Abortion’s Selective Pressure on the American Electorate

by on June 29th, 2004

Currently tied for #11 on Blogdex, we find this statistical analysis of the effect of abortion on elections, which appears to be a relatively straightforward case of different reproductive rates. Republicans may have already increased their share of the electorate by 4%, and Democrats decreased theirs by 5%, as a result. And by 2020, those numbers may have tripled, giving Republicans a nationwide edge of nearly 3:2 (please note that this is an extrapolation, not a paraphrase from the article).

If they all vote, that is. Voter turnout in the 2000 Presidential election was only 51.3%, and in the 2002 Congressional election it was only 40.1%. With participation rates like that, a party could be as small as one-quarter of the population and still win consistently — if its adherents are motivated.

Now (via Instapundit) we find that Andrew Sullivan writes (with the word “fisking” in the link!):

“[Washington Post columnist] William Raspberry … should have the basic integrity to say that Moore’s movie is not just ‘sly’ but a fantastical piece of malevolent propaganda whose only connective thread is a pathological demonization of the President of the United States.
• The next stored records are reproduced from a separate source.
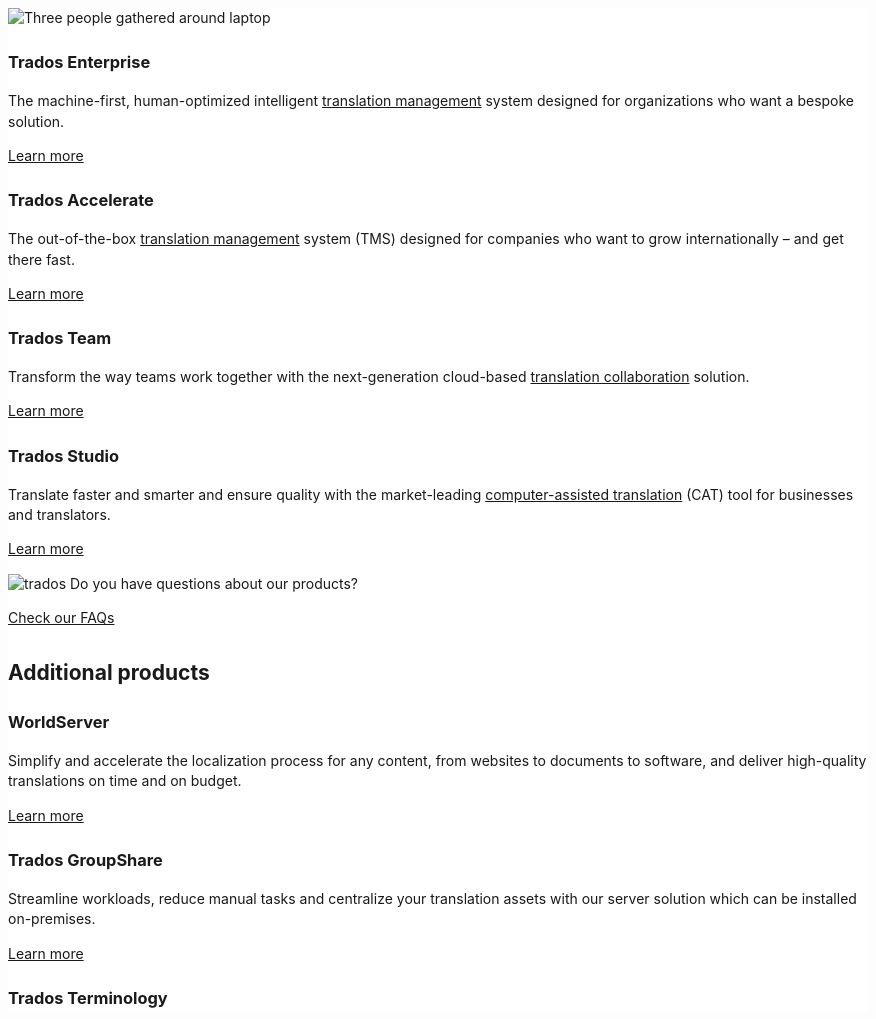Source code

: ![Three people gathered around laptop](/media/images/trados-translation-collaboration-1_tcm234-228751.png?v=20241213081229)

### Trados Enterprise

The machine-first, human-optimized intelligent [translation management](/learning/topic/translation-management/ "Translation management") system designed for organizations who want a bespoke solution.

[Learn more](/product/enterprise/)

### Trados Accelerate

The out-of-the-box [translation management](/learning/topic/translation-management/ "Translation management") system (TMS) designed for companies who want to grow internationally – and get there fast.

[Learn more](/product/accelerate/)

### Trados Team

Transform the way teams work together with the next-generation cloud-based [translation collaboration](/learning/topic/translation-collaboration/ "Translation collaboration") solution.

[Learn more](/product/team/)

### Trados Studio

Translate faster and smarter and ensure quality with the market-leading [computer-assisted translation](/learning/topic/cat-tool/ "CAT tool") (CAT) tool for businesses and translators.

[Learn more](/product/studio/)

![trados](/img/bckgs/trados.webp)
Do you have questions about our products?

[Check our FAQs](/product/faq/)

## Additional products

### WorldServer

Simplify and accelerate the localization process for any content, from websites to documents to software, and deliver high-quality translations on time and on budget.

[Learn more](/product/worldserver/)

### Trados GroupShare

Streamline workloads, reduce manual tasks and centralize your translation assets with our server solution which can be installed on-premises.

[Learn more](/product/groupshare/)

### Trados Terminology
Raspberry cannot have it both ways. And the fact that he tries to get away with it says a lot about how corrupted the left has become in our national discourse.”

Uh, OK. Corruption’s in the eye of the beholder, I guess. But if the left is experiencing a demographic decline — and it almost certainly is — then its easiest method of countering that decline may be to get its constituencies riled up so that they’ll go to the polls in disproportionate numbers. Human nature being what it is, Yeats‘ “The best lack all convictions, while the worst/Are full of passionate intensity” comes into play.

This is a somewhat testable hypothesis. If I’m right, rhetoric will become more strident, and undoubtedly more distateful to many people; but Democratic defeats will be fewer in number than a straight-line extrapolation of their support would predict.